** Explore the material **
(1) In the market commentary, how many stocks declined and how many advanced on the Malaysian market?
(2) Reproduce the part of the market commentary starting at "Malaysia. Ahead of" and ending at "valued at RM2bn.".
(3) Write what comes next in the market commentary on Asian and Malaysian stocks, beginning after its last sentence.

** Document passage **
____________

Global. Despite a 0.8% jump in SHCOMP after the PBOC slashed key policy rate to cushion a slowing economy, Asian markets ended mixed, as investors weighed the prospects of highly transmissible Omicron to the economy and more aggressive monetary policy by global central banks to tackle highly inflation. Wall St plunged overnight (Dow: - 1.5% to 35368; S&P500: -1.8% to 4577; Nasdaq: -2.6% to 14507) after back from Martin Luther King Jr. holiday on 17 Jan as surging US 10Y bond yields (+0.09% to 1.87%), on the back of the hawkish Fed and sluggish Goldman Sachs 4Q21 reports coupled with recent disappointing economic data (eg retail sales, consumer confidence, industrial production, and manufacturing) disrupted by the skyrocketing Omicron cases.
Malaysia. Ahead of the Thaipusam holiday, KLCI slipped 12.4 pts to 1542.9 on 17 Jan in line with lower Wall St and regional markets amid the hawkish Fed, led by selloff in plantation, O&G and telcos stocks. Market breadth was negative as 556 losers beat 337 gainers with turnover tumbled 28% to 2.59bn shares valued at RM2bn.

____________

** Supplied data **
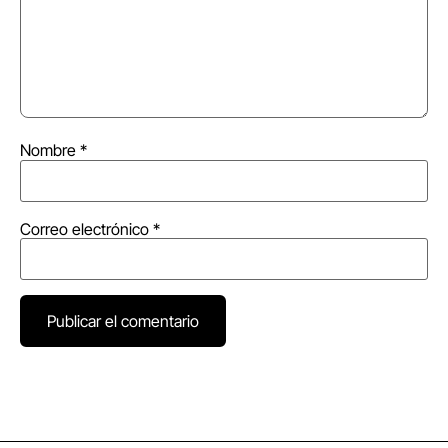
Nombre
*
Correo electrónico
*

____________

** Answers to each task **
(1) 556 losers and 337 gainers.

(2)
Malaysia. Ahead of the Thaipusam holiday, KLCI slipped 12.4 pts to 1542.9 on 17 Jan in line with lower Wall St and regional markets amid the hawkish Fed, led by selloff in plantation, O&G and telcos stocks. Market breadth was negative as 556 losers beat 337 gainers with turnover tumbled 28% to 2.59bn shares valued at RM2bn.

(3)
Following a back-to-back 26.6-pt slide, KLCI’s recent rebound from 1475 low appears to be stunted following amid a breakdown below 200D MA and support trendline again. Tracking overnight Wall St slump and weakening indicators, the benchmark may revisit key supports at 1511-1522-1533 levels whilst stiff barriers are situated at 1551-1570 levels.
Tracking overnight slide in Wall St and the KLCI breakdown below 200D MA and support trendline again, the benchmark is expected to have a rocky road ahead with key supports at 1511-1522-1533 levels (major resistances 1551-1570-1580). Our mantra of continued market volatility prevails as the positives (strong 2022 economic GDP growth of 5.5%, high vaccination rates, elevated FCPO and oil prices etc) are partly offset by the Covid-19 virus’ mutation and surging global infections, hawkish Fed, slowing China’s economy, domestic policy and regulatory risks, the return of IDSS, and political fluidity.